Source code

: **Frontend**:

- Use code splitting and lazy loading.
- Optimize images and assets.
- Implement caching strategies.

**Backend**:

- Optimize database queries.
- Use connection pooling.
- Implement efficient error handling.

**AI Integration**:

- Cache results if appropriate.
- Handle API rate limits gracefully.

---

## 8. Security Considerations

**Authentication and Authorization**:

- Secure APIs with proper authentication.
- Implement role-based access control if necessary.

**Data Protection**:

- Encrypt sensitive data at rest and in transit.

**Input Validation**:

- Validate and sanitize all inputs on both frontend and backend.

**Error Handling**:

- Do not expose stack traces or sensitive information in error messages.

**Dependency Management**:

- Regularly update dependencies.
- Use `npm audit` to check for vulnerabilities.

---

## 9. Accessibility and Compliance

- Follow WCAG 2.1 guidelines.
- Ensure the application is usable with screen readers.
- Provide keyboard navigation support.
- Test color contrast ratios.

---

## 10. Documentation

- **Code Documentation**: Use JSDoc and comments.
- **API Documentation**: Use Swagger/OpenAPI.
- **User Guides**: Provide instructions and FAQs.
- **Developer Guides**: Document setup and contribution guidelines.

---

● ● ●

Activity: Reproduce all of the rows above character for character, with nothing added, dropped or altered.

Task answer:
Source code

: **Frontend**:

- Use code splitting and lazy loading.
- Optimize images and assets.
- Implement caching strategies.

**Backend**:

- Optimize database queries.
- Use connection pooling.
- Implement efficient error handling.

**AI Integration**:

- Cache results if appropriate.
- Handle API rate limits gracefully.

---

## 8. Security Considerations

**Authentication and Authorization**:

- Secure APIs with proper authentication.
- Implement role-based access control if necessary.

**Data Protection**:

- Encrypt sensitive data at rest and in transit.

**Input Validation**:

- Validate and sanitize all inputs on both frontend and backend.

**Error Handling**:

- Do not expose stack traces or sensitive information in error messages.

**Dependency Management**:

- Regularly update dependencies.
- Use `npm audit` to check for vulnerabilities.

---

## 9. Accessibility and Compliance

- Follow WCAG 2.1 guidelines.
- Ensure the application is usable with screen readers.
- Provide keyboard navigation support.
- Test color contrast ratios.

---

## 10. Documentation

- **Code Documentation**: Use JSDoc and comments.
- **API Documentation**: Use Swagger/OpenAPI.
- **User Guides**: Provide instructions and FAQs.
- **Developer Guides**: Document setup and contribution guidelines.

---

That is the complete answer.